Die Neugier auf Forschung wecken

Um Jugendliche für ein naturwissenschaftliches Studium zu begeistern, erhalten sie am Science-Lab der UZH Einblick in die Arbeitsweise von Forschenden. Das Forschungs- und Lernlabor bietet spielerische Experimente und altersgemässe Kurse für Schulklassen verschiedener Stufen.
Stefan Stöcklin
Wieso ist der Boden braun? Anett Hofmann erklärt unterschiedliche Erdtöne anhand einer Farbtafel. (Bild: Stefan Stöcklin)

Die Bodenkundlerin Anett Hofmann steht am Rand eines Bodenprofils beim ehemaligen Strickhof-Gebäude im Irchel-Park. Sie ist umringt von Schülerinnen und Schülern der Gesamtschule Unterstrass aus Zürich. Aufmerksam hören sie Hofmanns Erklärungen zu, obwohl die Sonne an diesem Freitagnachmittag mächtig einheizt. An den Wänden der rechteckigen Grube sind unterschiedliche Erdschichten in braunen Farbtönen erkennbar.
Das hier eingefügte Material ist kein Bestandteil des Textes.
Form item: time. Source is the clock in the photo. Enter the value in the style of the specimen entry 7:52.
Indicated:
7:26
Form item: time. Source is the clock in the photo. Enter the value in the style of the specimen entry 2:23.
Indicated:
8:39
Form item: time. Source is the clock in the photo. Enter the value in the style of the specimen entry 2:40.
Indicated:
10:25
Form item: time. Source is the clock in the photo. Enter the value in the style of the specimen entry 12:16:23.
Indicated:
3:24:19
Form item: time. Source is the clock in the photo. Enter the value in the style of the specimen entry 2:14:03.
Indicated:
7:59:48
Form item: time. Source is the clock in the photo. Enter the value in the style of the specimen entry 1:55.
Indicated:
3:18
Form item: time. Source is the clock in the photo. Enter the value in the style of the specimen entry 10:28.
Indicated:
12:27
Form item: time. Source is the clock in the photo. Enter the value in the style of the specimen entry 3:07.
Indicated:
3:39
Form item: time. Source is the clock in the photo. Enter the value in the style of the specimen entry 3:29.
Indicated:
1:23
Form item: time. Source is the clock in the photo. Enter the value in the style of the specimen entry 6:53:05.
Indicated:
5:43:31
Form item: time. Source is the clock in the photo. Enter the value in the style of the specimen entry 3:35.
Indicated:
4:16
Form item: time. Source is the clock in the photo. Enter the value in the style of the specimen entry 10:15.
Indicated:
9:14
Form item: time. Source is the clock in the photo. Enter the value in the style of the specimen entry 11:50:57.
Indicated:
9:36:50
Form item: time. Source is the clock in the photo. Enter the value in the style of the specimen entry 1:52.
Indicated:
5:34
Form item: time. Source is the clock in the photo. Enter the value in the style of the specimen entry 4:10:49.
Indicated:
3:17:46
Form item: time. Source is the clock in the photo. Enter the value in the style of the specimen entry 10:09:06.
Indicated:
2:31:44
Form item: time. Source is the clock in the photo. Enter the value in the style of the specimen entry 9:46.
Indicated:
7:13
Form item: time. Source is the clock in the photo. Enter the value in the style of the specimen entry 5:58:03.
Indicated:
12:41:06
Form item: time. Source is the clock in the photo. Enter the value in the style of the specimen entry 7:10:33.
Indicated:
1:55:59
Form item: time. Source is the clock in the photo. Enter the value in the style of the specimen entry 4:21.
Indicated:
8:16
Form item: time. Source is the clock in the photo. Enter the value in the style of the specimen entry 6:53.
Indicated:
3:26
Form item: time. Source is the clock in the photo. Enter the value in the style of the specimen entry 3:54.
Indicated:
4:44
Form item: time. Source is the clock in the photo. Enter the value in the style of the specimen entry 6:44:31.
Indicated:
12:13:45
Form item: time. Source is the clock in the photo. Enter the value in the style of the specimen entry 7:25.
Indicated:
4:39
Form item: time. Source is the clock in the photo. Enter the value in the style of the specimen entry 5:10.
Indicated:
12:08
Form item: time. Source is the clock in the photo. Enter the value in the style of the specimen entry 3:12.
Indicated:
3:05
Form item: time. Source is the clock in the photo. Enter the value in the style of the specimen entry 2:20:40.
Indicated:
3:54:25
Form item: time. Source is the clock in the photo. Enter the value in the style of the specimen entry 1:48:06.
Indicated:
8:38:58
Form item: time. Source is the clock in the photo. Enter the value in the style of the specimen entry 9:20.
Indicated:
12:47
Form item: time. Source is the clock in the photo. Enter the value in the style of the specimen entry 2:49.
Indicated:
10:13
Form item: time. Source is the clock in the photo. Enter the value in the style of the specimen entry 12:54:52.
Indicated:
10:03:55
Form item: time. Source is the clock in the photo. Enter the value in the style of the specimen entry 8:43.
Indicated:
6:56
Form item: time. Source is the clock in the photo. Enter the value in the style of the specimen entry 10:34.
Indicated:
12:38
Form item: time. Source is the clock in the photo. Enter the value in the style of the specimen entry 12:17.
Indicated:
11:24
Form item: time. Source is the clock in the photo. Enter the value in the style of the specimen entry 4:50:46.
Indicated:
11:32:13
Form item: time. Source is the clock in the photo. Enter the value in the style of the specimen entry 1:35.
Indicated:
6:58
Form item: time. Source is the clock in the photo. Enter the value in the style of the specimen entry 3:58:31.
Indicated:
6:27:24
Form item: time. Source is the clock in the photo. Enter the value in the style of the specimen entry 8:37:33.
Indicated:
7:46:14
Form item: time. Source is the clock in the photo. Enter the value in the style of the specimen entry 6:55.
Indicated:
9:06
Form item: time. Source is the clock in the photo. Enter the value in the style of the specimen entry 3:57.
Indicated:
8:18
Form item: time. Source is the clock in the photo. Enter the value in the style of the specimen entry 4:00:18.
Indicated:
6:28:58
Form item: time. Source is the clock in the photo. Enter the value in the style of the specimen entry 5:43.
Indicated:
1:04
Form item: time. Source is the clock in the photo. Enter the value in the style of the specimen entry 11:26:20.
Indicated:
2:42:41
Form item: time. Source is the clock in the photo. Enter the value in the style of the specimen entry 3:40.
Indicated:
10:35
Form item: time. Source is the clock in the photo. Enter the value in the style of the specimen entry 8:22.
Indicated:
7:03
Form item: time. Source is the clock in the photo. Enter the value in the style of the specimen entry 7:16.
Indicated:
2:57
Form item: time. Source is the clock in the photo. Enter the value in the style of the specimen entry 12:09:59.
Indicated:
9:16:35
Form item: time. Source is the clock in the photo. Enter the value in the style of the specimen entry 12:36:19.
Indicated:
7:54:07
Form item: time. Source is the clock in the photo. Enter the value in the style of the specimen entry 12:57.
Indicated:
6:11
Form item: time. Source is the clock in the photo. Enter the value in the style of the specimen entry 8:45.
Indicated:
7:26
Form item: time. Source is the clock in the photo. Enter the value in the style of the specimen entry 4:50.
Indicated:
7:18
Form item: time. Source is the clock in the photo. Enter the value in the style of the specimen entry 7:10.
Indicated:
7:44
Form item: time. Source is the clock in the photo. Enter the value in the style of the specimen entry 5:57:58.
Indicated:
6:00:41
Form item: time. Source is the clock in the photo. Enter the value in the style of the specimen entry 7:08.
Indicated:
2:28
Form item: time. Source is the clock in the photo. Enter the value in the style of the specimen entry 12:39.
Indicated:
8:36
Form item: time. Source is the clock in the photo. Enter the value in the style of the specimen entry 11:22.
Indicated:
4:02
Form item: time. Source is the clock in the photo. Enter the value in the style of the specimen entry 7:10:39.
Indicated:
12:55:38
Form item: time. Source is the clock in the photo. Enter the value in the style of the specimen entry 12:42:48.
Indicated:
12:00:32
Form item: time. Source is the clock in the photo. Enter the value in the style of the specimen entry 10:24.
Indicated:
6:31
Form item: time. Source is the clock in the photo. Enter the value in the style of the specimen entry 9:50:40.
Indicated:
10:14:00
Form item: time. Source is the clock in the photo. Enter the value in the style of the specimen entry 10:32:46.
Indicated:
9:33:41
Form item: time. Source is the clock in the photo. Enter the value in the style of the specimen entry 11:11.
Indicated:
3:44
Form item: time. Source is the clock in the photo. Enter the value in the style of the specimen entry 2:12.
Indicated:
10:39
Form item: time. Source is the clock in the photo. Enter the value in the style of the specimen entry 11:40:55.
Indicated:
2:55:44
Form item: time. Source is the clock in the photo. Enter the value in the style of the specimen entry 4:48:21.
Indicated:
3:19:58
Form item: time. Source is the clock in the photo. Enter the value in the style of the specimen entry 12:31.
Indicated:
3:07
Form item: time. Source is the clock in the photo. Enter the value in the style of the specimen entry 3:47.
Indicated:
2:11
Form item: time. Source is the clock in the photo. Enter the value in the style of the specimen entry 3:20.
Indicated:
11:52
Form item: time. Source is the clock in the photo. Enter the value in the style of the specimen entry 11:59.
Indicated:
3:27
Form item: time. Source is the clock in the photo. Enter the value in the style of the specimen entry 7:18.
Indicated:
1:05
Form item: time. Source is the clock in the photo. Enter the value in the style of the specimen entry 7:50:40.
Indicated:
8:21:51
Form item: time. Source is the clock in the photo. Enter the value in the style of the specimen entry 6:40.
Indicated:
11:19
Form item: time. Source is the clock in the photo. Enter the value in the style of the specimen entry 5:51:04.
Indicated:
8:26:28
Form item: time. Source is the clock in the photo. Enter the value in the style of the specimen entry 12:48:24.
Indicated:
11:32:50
Die Wissenschaftlerin hält eine Farbtabelle in den Händen, eine sogenannte Munsell-Farbtafel, in der hunderte von Farbtönen abgebildet sind. Die Bodenfarbe gibt Auskunft über Humusgehalt, das Vorhandensein eisenhaltiger Minerale und weiterer Eigenschaften des Bodens. Nun sollen die Schüler Proben aus der Grube den Farben zuordnen. Till sucht nach dem Farbton seiner Erdprobe. Dann träufelt er mit einer Pipette etwas Salzsäure darauf. Schaum bildet sich. «Hier ist Kalk drin», stellt Till fest. Zuvor hat er gelernt, dass die Säure sprudelndes CO2 freisetzt, wenn im Boden Calciumcarbonat, das heisst Kalk, steckt. Hofmann nickt anerkennend.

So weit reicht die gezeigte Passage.